Monocistronic mRNA: contains the coding sequence for ONE protein. Typical of eukaryotes. Each gene produces its own mRNA. 5'UTR — AUG (start) — coding region — stop codon — 3'UTR — poly(A). Translated by ribosome to produce one protein. Polycistronic mRNA: contains coding sequences for MULTIPLE proteins in one RNA molecule. Typical of prokaryotes. Example: lac operon mRNA encodes β-galactosidase + permease + transacetylase in one transcript. Each coding sequence has its own ribosome binding site (Shine-Dalgarno sequence). Ribosomes translate each ORF (open reading frame) separately. This arrangement is efficient — all genes in one operon are transcribed together → co-regulated expression.

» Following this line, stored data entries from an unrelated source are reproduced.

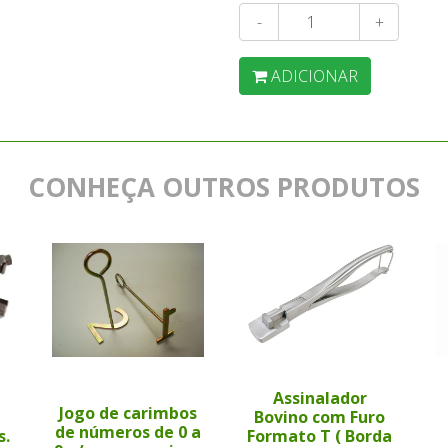
-
+
ADICIONAR
CONHEÇA OUTROS PRODUTOS
Assinalador
Jogo de carimbos
Bovino com Furo
de números de 0 a
s.
Formato T ( Borda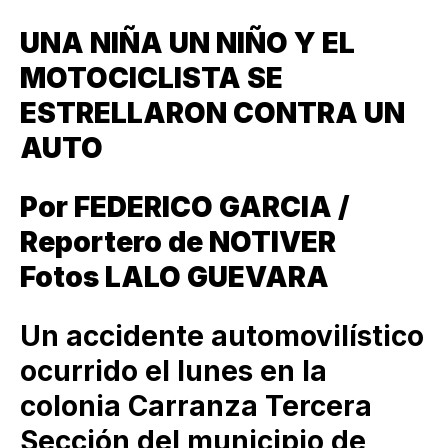
UNA NIÑA UN NIÑO Y EL
MOTOCICLISTA SE
ESTRELLARON CONTRA UN
AUTO
Por FEDERICO GARCIA /
Reportero de NOTIVER
Fotos LALO GUEVARA
Un accidente automovilístico
ocurrido el lunes en la
colonia Carranza Tercera
Sección del municipio de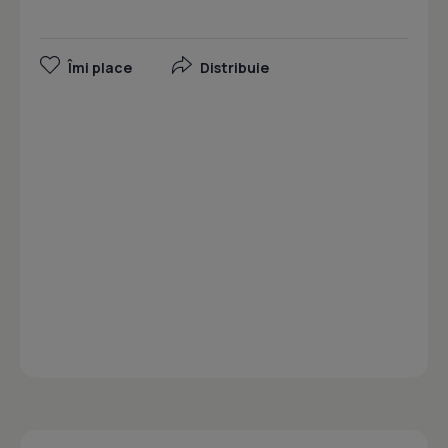
Îmi place
Distribuie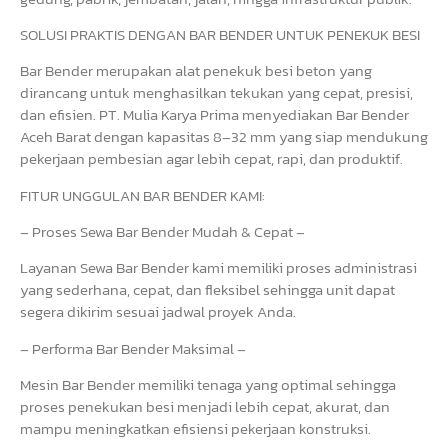
SOLUSI PRAKTIS DENGAN BAR BENDER UNTUK PENEKUK BESI
Bar Bender merupakan alat penekuk besi beton yang
dirancang untuk menghasilkan tekukan yang cepat, presisi,
dan efisien. PT. Mulia Karya Prima menyediakan Bar Bender
Aceh Barat dengan kapasitas 8–32 mm yang siap mendukung
pekerjaan pembesian agar lebih cepat, rapi, dan produktif.
FITUR UNGGULAN BAR BENDER KAMI:
– Proses Sewa Bar Bender Mudah & Cepat –
Layanan Sewa Bar Bender kami memiliki proses administrasi
yang sederhana, cepat, dan fleksibel sehingga unit dapat
segera dikirim sesuai jadwal proyek Anda.
– Performa Bar Bender Maksimal –
Mesin Bar Bender memiliki tenaga yang optimal sehingga
proses penekukan besi menjadi lebih cepat, akurat, dan
mampu meningkatkan efisiensi pekerjaan konstruksi.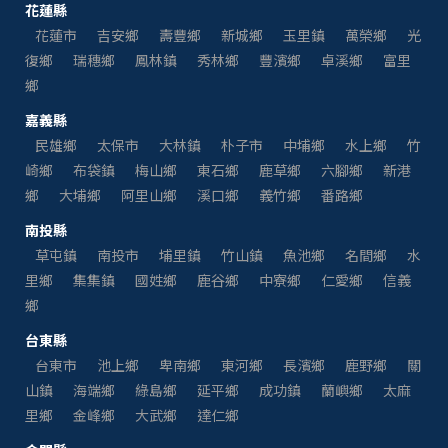
花蓮縣
花蓮市
吉安鄉
壽豐鄉
新城鄉
玉里鎮
萬榮鄉
光
復鄉
瑞穗鄉
鳳林鎮
秀林鄉
豐濱鄉
卓溪鄉
富里
鄉
嘉義縣
民雄鄉
太保市
大林鎮
朴子市
中埔鄉
水上鄉
竹
崎鄉
布袋鎮
梅山鄉
東石鄉
鹿草鄉
六腳鄉
新港
鄉
大埔鄉
阿里山鄉
溪口鄉
義竹鄉
番路鄉
南投縣
草屯鎮
南投市
埔里鎮
竹山鎮
魚池鄉
名間鄉
水
里鄉
集集鎮
國姓鄉
鹿谷鄉
中寮鄉
仁愛鄉
信義
鄉
台東縣
台東市
池上鄉
卑南鄉
東河鄉
長濱鄉
鹿野鄉
關
山鎮
海端鄉
綠島鄉
延平鄉
成功鎮
蘭嶼鄉
太麻
里鄉
金峰鄉
大武鄉
達仁鄉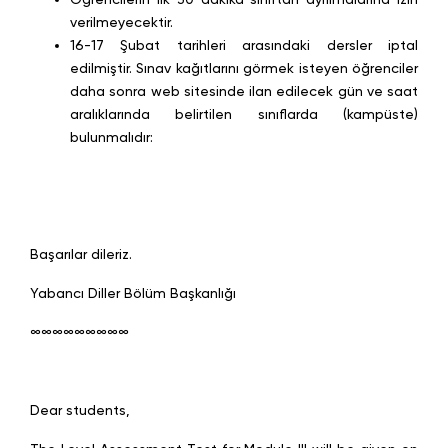
verilmeyecektir.
16-17 Şubat tarihleri arasındaki dersler iptal
edilmiştir. Sınav kağıtlarını görmek isteyen öğrenciler
daha sonra web sitesinde ilan edilecek gün ve saat
aralıklarında belirtilen sınıflarda (kampüste)
bulunmalıdır:
Başarılar dileriz.
Yabancı Diller Bölüm Başkanlığı
∞∞∞∞∞∞∞∞∞
Dear students,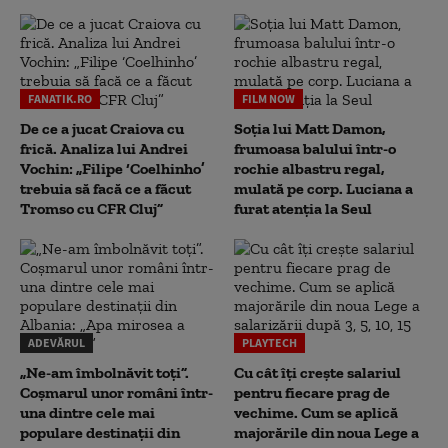
FANATIK.RO
FILM NOW
De ce a jucat Craiova cu
Soția lui Matt Damon,
frică. Analiza lui Andrei
frumoasa balului într-o
Vochin: „Filipe ‘Coelhinho’
rochie albastru regal,
trebuia să facă ce a făcut
mulată pe corp. Luciana a
Tromso cu CFR Cluj”
furat atenția la Seul
ADEVĂRUL
PLAYTECH
„Ne-am îmbolnăvit toți”.
Cu cât îți crește salariul
Coșmarul unor români într-
pentru fiecare prag de
una dintre cele mai
vechime. Cum se aplică
populare destinații din
majorările din noua Lege a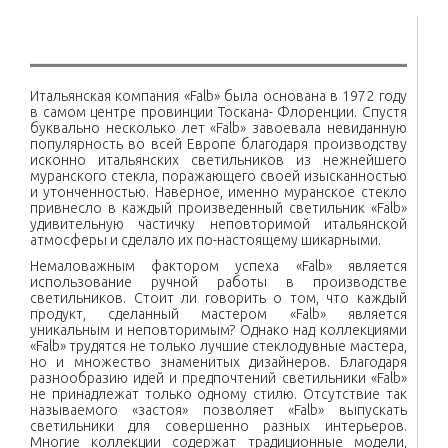
Итальянская компания «Falb» была основана в 1972 году
в самом центре провинции Тоскана- Флоренции. Спустя
буквально несколько лет «Falb» завоевала невиданную
популярность во всей Европе благодаря производству
исконно итальянских светильников из нежнейшего
муранского стекла, поражающего своей изысканностью
и утонченностью. Наверное, именно муранское стекло
привнесло в каждый произведенный светильник «Falb»
удивительную частичку неповторимой итальянской
атмосферы и сделало их по-настоящему шикарными.
Немаловажным фактором успеха «Falb» является
использование ручной работы в производстве
светильников. Стоит ли говорить о том, что каждый
продукт, сделанный мастером «Falb» является
уникальным и неповторимым? Однако над коллекциями
«Falb» трудятся не только лучшие стеклодувные мастера,
но и множество знаменитых дизайнеров. Благодаря
разнообразию идей и предпочтений светильники «Falb»
не принадлежат только одному стилю. Отсутствие так
называемого «застоя» позволяет «Falb» выпускать
светильники для совершенно разных интерьеров.
Многие коллекции содержат традиционные модели,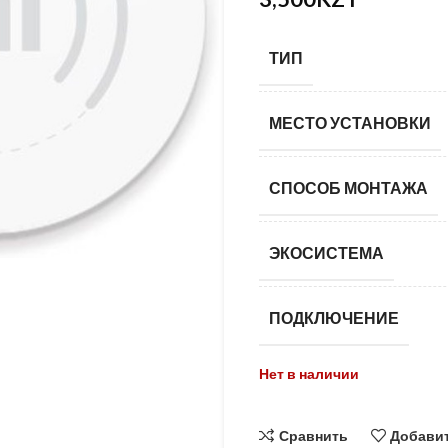
ТИП
МЕСТО УСТАНОВКИ
СПОСОБ МОНТАЖА
ЭКОСИСТЕМА
ПОДКЛЮЧЕНИЕ
Нет в наличии
Сравнить
Добавит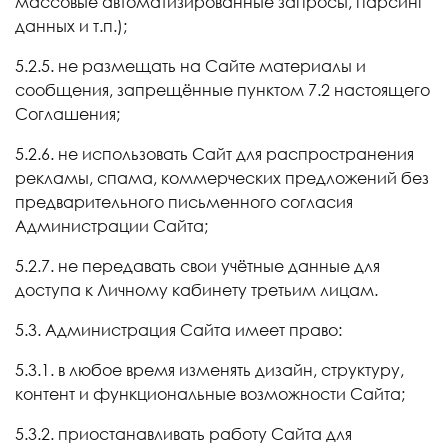
массовые автоматизированные запросы, парсинг
данных и т.п.);
5.2.5. не размещать на Сайте материалы и
сообщения, запрещённые пунктом 7.2 настоящего
Соглашения;
5.2.6. не использовать Сайт для распространения
рекламы, спама, коммерческих предложений без
предварительного письменного согласия
Администрации Сайта;
5.2.7. не передавать свои учётные данные для
доступа к Личному кабинету третьим лицам.
5.3. Администрация Сайта имеет право:
5.3.1. в любое время изменять дизайн, структуру,
контент и функциональные возможности Сайта;
5.3.2. приостанавливать работу Сайта для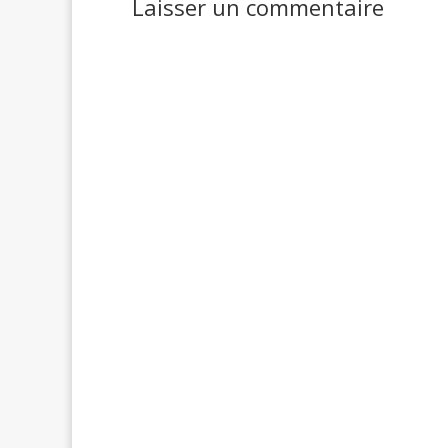
Laisser un commentaire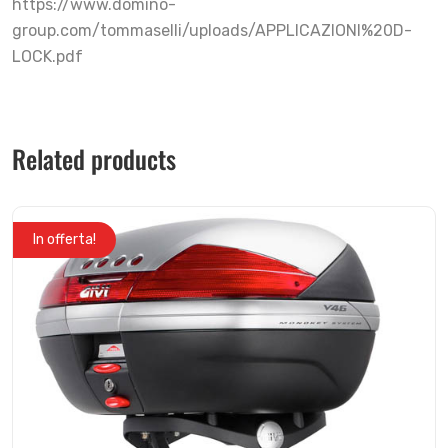
https://www.domino-
group.com/tommaselli/uploads/APPLICAZIONI%20D-
LOCK.pdf
Related products
In offerta!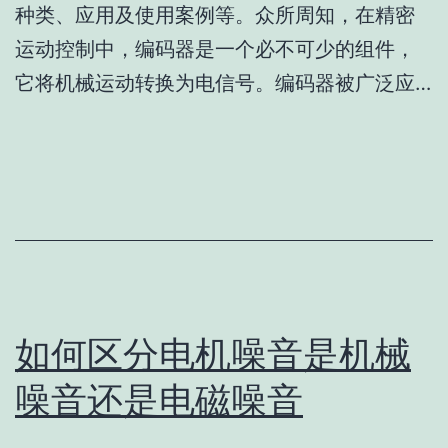
种类、应用及使用案例等。众所周知，在精密
运动控制中，编码器是一个必不可少的组件，
它将机械运动转换为电信号。编码器被广泛应…
如何区分电机噪音是机械
噪音还是电磁噪音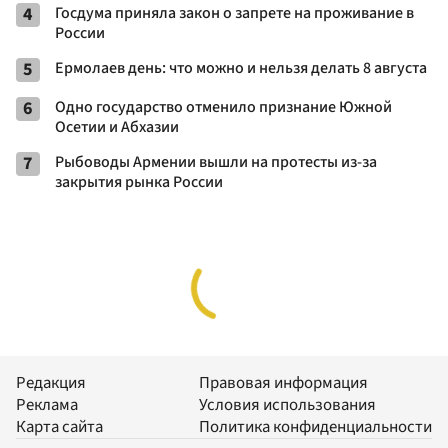
4
Госдума приняла закон о запрете на проживание в
России
5
Ермолаев день: что можно и нельзя делать 8 августа
6
Одно государство отменило признание Южной
Осетии и Абхазии
7
Рыбоводы Армении вышли на протесты из-за
закрытия рынка России
Редакция
Правовая информация
Реклама
Условия использования
Карта сайта
Политика конфиденциальности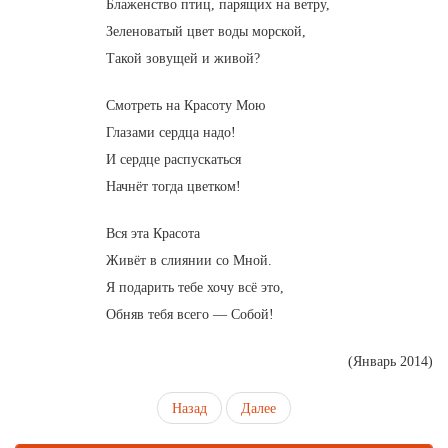
Блаженство птиц, парящих на ветру,
Зеленоватый цвет воды морской,
Такой зовущей и живой?
Смотреть на Красоту Мою
Глазами сердца надо!
И сердце распускаться
Начнёт тогда цветком!
Вся эта Красота
Живёт в слиянии со Мной.
Я подарить тебе хочу всё это,
Обняв тебя всего — Собой!
(Январь 2014)
Назад
Далее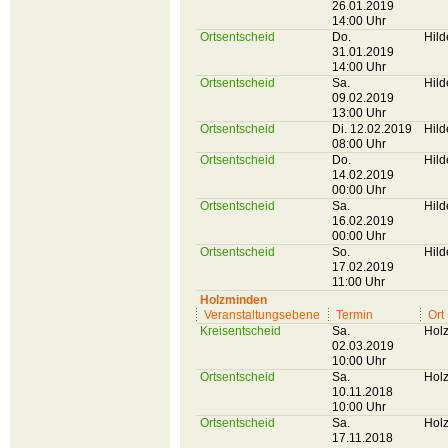
26.01.2019
14:00 Uhr
Ortsentscheid
Do.
Hil
31.01.2019
14:00 Uhr
Ortsentscheid
Sa.
Hil
09.02.2019
13:00 Uhr
Ortsentscheid
Di. 12.02.2019
Hil
08:00 Uhr
Ortsentscheid
Do.
Hil
14.02.2019
00:00 Uhr
Ortsentscheid
Sa.
Hil
16.02.2019
00:00 Uhr
Ortsentscheid
So.
Hil
17.02.2019
11:00 Uhr
Holzminden
Veranstaltungsebene
Termin
Ort
Kreisentscheid
Sa.
Hol
02.03.2019
10:00 Uhr
Ortsentscheid
Sa.
Hol
10.11.2018
10:00 Uhr
Ortsentscheid
Sa.
Hol
17.11.2018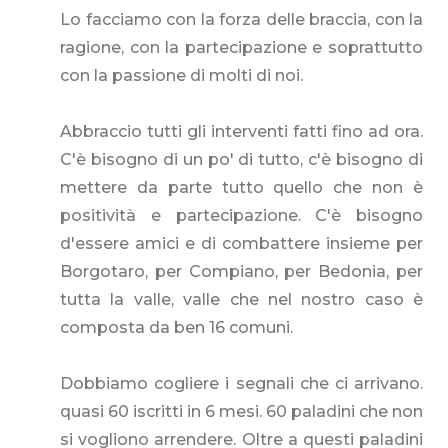
Lo facciamo con la forza delle braccia, con la
ragione, con la partecipazione e soprattutto
con la passione di molti di noi.
Abbraccio tutti gli interventi fatti fino ad ora.
C'è bisogno di un po' di tutto, c'è bisogno di
mettere da parte tutto quello che non è
positività e partecipazione. C'è bisogno
d'essere amici e di combattere insieme per
Borgotaro, per Compiano, per Bedonia, per
tutta la valle, valle che nel nostro caso è
composta da ben 16 comuni.
Dobbiamo cogliere i segnali che ci arrivano.
quasi 60 iscritti in 6 mesi. 60 paladini che non
si vogliono arrendere. Oltre a questi paladini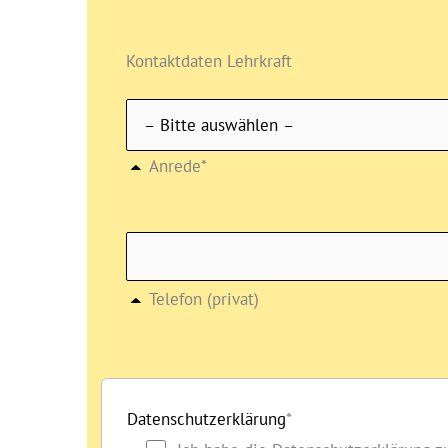
Kontaktdaten Lehrkraft
Anrede*
Telefon (privat)
Datenschutzerklärung
*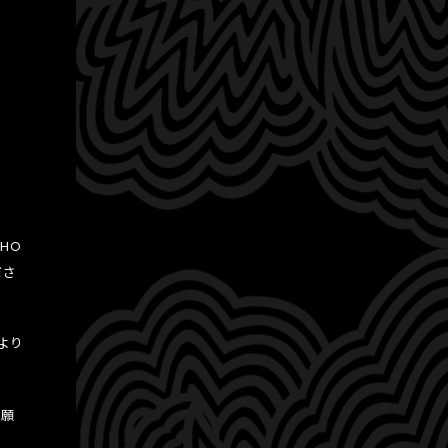
。
HO
ださ
より
お願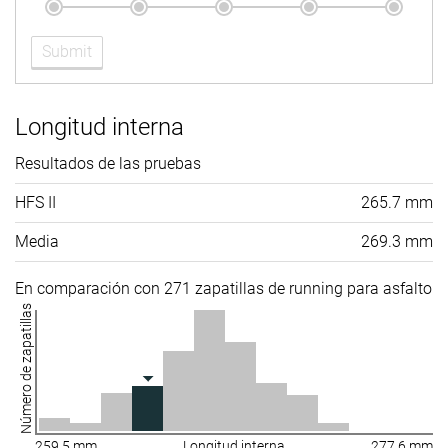
Submit
Longitud interna
Resultados de las pruebas
HFS II
265.7 mm
Media
269.3 mm
En comparación con 271 zapatillas de running para asfalto
Número de zapatillas
259.5 mm
Longitud interna
277.6 mm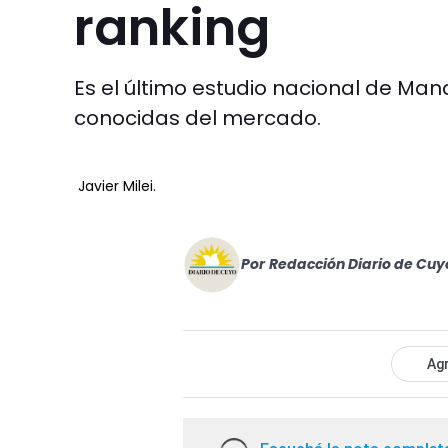
ranking
Es el último estudio nacional de Ma
conocidas del mercado.
Javier Milei.
Por
Redacción Diario de Cuy
Agr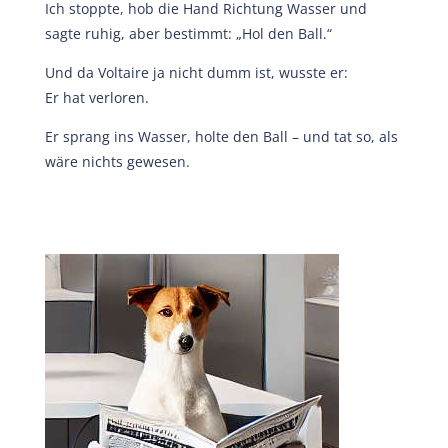
Ich stoppte, hob die Hand Richtung Wasser und
sagte ruhig, aber bestimmt: „Hol den Ball.“
Und da Voltaire ja nicht dumm ist, wusste er:
Er hat verloren.
Er sprang ins Wasser, holte den Ball – und tat so, als
wäre nichts gewesen.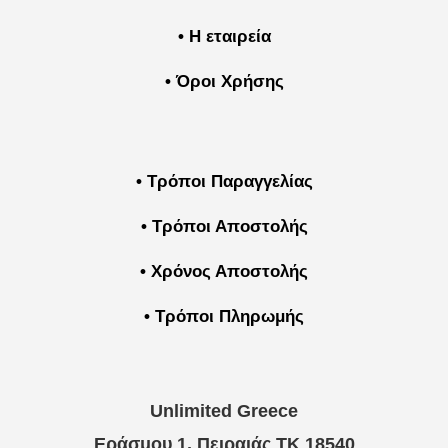
• Η εταιρεία
• Όροι Χρήσης
• Τρόποι Παραγγελίας
• Τρόποι Αποστολής
• Χρόνος Αποστολής
• Τρόποι Πληρωμής
Unlimited Greece
Εράσμου 1, Πειραιάς ΤΚ 18540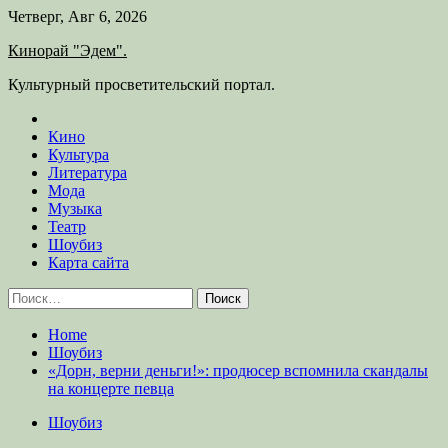
Skip
Четверг, Авг 6, 2026
to
Кинорай "Эдем".
content
Культурный просветительский портал.
Кино
Культура
Литература
Мода
Музыка
Театр
Шоубиз
Карта сайта
Найти:
Home
Шоубиз
«Дорн, верни деньги!»: продюсер вспомнила скандалы
на концерте певца
Шоубиз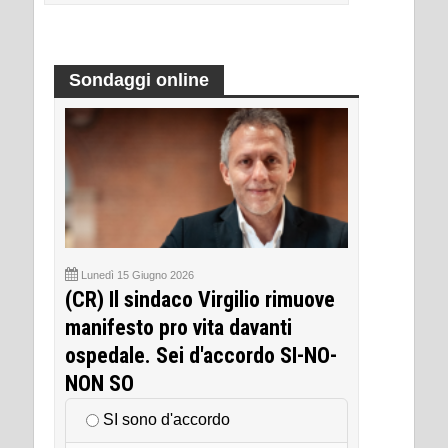
Sondaggi online
Lunedì 15 Giugno 2026
(CR) Il sindaco Virgilio rimuove
manifesto pro vita davanti
ospedale. Sei d'accordo SI-NO-
NON SO
SI sono d'accordo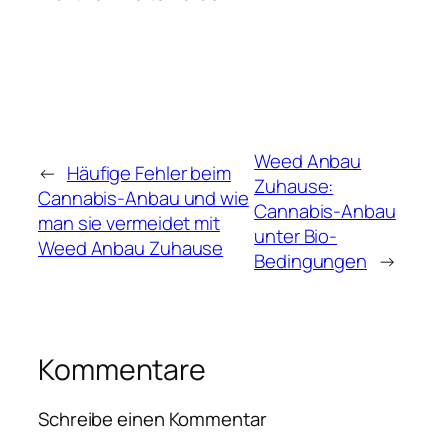
Weed Anbau
←
Häufige Fehler beim
Zuhause:
Cannabis-Anbau und wie
Cannabis-Anbau
man sie vermeidet mit
unter Bio-
Weed Anbau Zuhause
Bedingungen
→
Kommentare
Schreibe einen Kommentar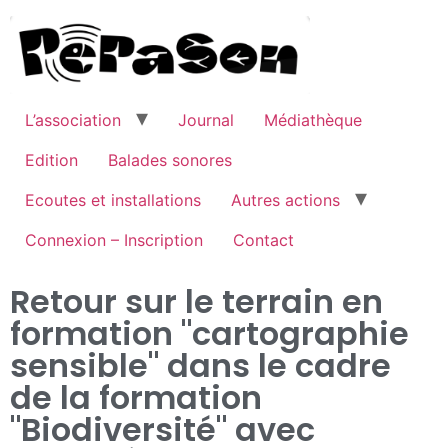
L’association
Journal
Médiathèque
Edition
Balades sonores
Ecoutes et installations
Autres actions
Connexion – Inscription
Contact
Retour sur le terrain en
formation "cartographie
sensible" dans le cadre
de la formation
"Biodiversité" avec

8. What happens to mRNA after it is made?
After processing, mRNA is exported from nucleus to cytoplasm via nuclear pore complexes. In cytoplasm: associated with ribosomes (polysomes = multiple ribosomes translating simultaneously). Translation: ribosome reads mRNA 5'→3', tRNAs bring amino acids, polypeptide is synthesised. mRNA degradation: mRNAs have limited lifetimes — bacterial mRNA: minutes (allows rapid response to changing conditions). Eukaryotic mRNA: minutes to hours (regulated). Degradation begins after deadenylation (poly-A tail shortening) → decapping → 5'→3' exonuclease digestion. mRNA stability is a major post-transcriptional regulatory mechanism. siRNA (small interfering RNA) and miRNA (micro-RNA) can silence mRNAs by inducing their degradation or blocking translation (RNA interference / RNAi).